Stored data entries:
%%
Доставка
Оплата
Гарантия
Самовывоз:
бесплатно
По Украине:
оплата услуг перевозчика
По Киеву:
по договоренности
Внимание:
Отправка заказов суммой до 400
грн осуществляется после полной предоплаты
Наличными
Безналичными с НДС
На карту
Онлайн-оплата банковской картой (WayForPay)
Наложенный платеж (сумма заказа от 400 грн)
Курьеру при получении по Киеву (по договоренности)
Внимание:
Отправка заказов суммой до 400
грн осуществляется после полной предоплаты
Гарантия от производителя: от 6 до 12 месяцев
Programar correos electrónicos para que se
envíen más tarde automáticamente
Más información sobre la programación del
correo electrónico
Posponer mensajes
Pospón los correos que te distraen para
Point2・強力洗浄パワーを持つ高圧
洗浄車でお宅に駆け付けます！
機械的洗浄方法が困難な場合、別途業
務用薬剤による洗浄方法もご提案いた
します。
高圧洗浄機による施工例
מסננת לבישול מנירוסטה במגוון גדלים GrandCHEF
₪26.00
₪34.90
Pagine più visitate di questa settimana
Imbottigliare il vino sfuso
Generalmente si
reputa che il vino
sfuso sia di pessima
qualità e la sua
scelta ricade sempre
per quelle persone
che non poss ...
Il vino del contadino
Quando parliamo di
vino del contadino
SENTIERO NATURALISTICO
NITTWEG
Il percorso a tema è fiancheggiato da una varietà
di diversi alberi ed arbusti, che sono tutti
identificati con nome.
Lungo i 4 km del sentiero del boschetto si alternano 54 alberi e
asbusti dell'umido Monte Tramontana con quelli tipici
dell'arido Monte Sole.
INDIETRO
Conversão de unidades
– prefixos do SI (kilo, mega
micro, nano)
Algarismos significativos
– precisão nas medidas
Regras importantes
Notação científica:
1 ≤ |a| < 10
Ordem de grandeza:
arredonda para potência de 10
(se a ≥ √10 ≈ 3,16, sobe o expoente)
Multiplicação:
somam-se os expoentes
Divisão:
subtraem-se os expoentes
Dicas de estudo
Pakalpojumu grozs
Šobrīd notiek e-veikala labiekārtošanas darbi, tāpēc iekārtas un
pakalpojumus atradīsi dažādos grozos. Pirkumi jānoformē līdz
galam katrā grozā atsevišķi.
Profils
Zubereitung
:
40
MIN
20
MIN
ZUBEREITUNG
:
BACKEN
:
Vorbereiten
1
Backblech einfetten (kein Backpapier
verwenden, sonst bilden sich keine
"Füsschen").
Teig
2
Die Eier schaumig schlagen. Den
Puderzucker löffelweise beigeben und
%%
Work request: Return every line above where "para" appears.

Response to the exercise:
Programar correos electrónicos para que se
Pospón los correos que te distraen para
arredonda para potência de 10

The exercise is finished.